Planning a Cross-Country Move

New jobs can bring new opportunities, new salaries, new apartments and even new states.  When life is telling you to pack your things and make a big move, plan on making preparations of equal measure. Here are a few tips of the trade from your friends at Move For Free.

How
Unfortunately, all of the things you’ve slowly accumulated through the years won’t fit nicely into the back seat, trunk or on the roof of your sedan. Moving can be a stressful, tedious and time-consuming ordeal, especially with poor planning. Whether it’s by box, bag, POD, truck or mail, your things will have to get to your new place. Choosing your medium is the first step. After you’ve taken an inventory of the items making the trip, choose the best option for safely getting them from point A to point B. Compare sizes and prices on self-service moving trucks, hiring professional movers, using a move/store service like PODS or UNITS or simply taking several trips back and forth (truck owners may compare bed space vs. cost of gasoline).

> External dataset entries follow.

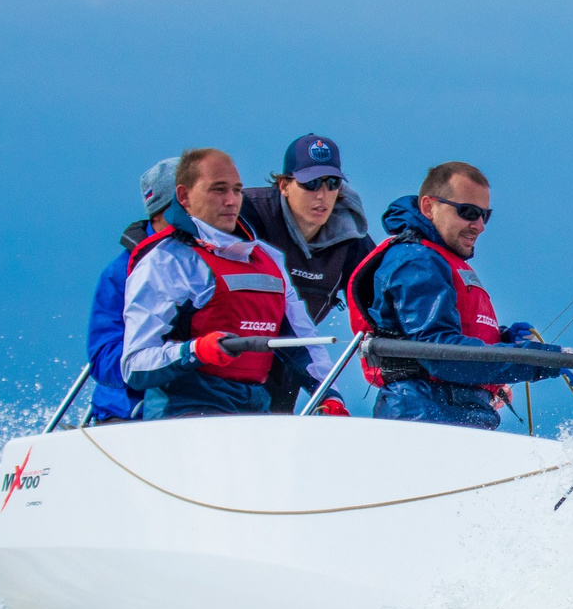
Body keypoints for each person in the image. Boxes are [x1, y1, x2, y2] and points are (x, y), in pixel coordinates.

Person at [344, 161, 573, 428]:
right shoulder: (416, 262)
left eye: (484, 216)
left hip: (457, 411)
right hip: (425, 413)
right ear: (429, 207)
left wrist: (499, 337)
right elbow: (440, 353)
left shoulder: (436, 259)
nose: (479, 225)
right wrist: (541, 360)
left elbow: (445, 332)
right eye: (468, 212)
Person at [123, 147, 338, 419]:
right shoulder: (166, 261)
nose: (231, 201)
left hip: (255, 409)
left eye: (237, 190)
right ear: (184, 196)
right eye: (218, 190)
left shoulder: (268, 258)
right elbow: (135, 364)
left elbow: (302, 340)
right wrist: (196, 350)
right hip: (185, 411)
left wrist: (329, 395)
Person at [241, 134, 376, 414]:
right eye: (310, 183)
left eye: (332, 184)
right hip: (234, 352)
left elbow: (382, 303)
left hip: (292, 359)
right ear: (284, 185)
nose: (321, 194)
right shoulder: (249, 213)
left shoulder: (351, 238)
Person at [84, 157, 176, 423]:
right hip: (129, 415)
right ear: (161, 212)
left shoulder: (223, 257)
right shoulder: (120, 273)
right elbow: (103, 360)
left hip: (210, 408)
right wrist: (181, 355)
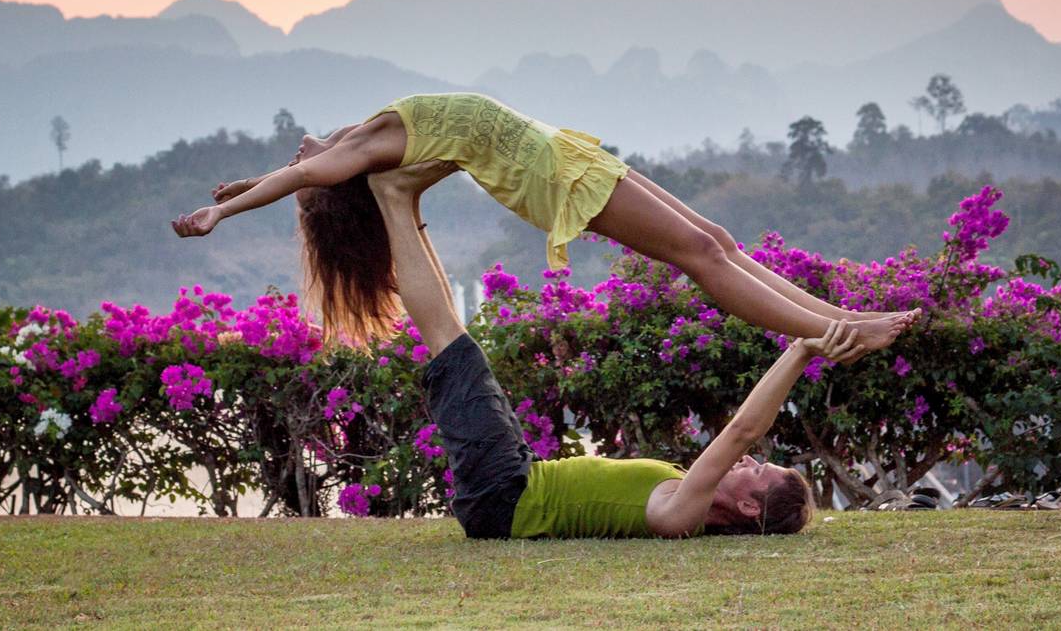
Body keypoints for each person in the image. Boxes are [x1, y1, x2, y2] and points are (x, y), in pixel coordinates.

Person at [363, 159, 872, 539]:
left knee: (452, 347)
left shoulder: (679, 514)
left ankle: (391, 199)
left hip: (504, 497)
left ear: (748, 509)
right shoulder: (679, 492)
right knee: (456, 340)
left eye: (758, 472)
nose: (748, 462)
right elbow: (743, 438)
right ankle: (402, 204)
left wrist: (804, 346)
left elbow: (744, 429)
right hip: (515, 480)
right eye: (757, 462)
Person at [172, 92, 918, 347]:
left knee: (714, 239)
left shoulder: (354, 141)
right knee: (697, 253)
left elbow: (299, 166)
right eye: (306, 174)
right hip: (547, 177)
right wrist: (223, 211)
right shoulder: (355, 152)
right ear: (335, 181)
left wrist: (244, 182)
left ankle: (842, 315)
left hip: (561, 152)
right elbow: (305, 171)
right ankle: (833, 333)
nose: (298, 153)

*If your current job is sending you cross-country to another office or branch, the company generally picks up the tab. Unfortunately for most, landing a brand new job out of state rarely includes a free move.

*Some apartment locator services will comp a percentage of your long-distance move.

When
A common mistake when moving long distances is trying to do too much at once. Very little is more stressful than trying to cram a huge to-do list into a tiny time window. While it’s tempting to finish your move in as few long road trips as possible, it’s better to overestimate the amount of time and trips you think you’ll need. Keeping to this idea, don’t give yourself too small of a moving window. Play it safe, and allow yourself at least two weeks between when you start moving and when you need to be out of your old place.

Where
If you’re starting in L.A. and ending up in Connecticut, an important thing to keep in mind is the climate. It may be sunbathing weather on the west coast but, in the rest of the world, jackets are necessary. Make sure that you check the weather of your final destination and pack and dress accordingly. This also comes in handy when packing cleaning supplies. If you’re going to be dealing with muddy footprints from snow or rain, make sure you brought everything you need to clean them up afterwards.

Family and Pets
Are we there yet? Are we there yet? Sound like a fun trip? Of course not. If your family includes young children who aren’t big enough to help out, leave the rascals at grandma and grandpa’s house until the final trip. This same principle applies to pets. They may love car rides, but keeping an eye on them can get tricky during the back and forth trips from the car to your new house. If you live close to family, you can rely on them as cost-free babysitters or house sitters while you’re gone. If you choose to bring your pets instead of leaving them with friends or boarding them, make sure you pack bottled water, a bowl, their leash and plastic bags to clean up after them at rest stops.

An awful lot goes into starting in a new place, but it doesn’t have to be a stressful experience. Plan ahead, allow yourself plenty of moving time and don’t be afraid to ask friends and family for help with your little ones (furry or otherwise). With proper forethought, moving can be nothing more than the first chapter in your new life. Keep a positive attitude, remember to have fun, and don’t forget to change your address with the USPS!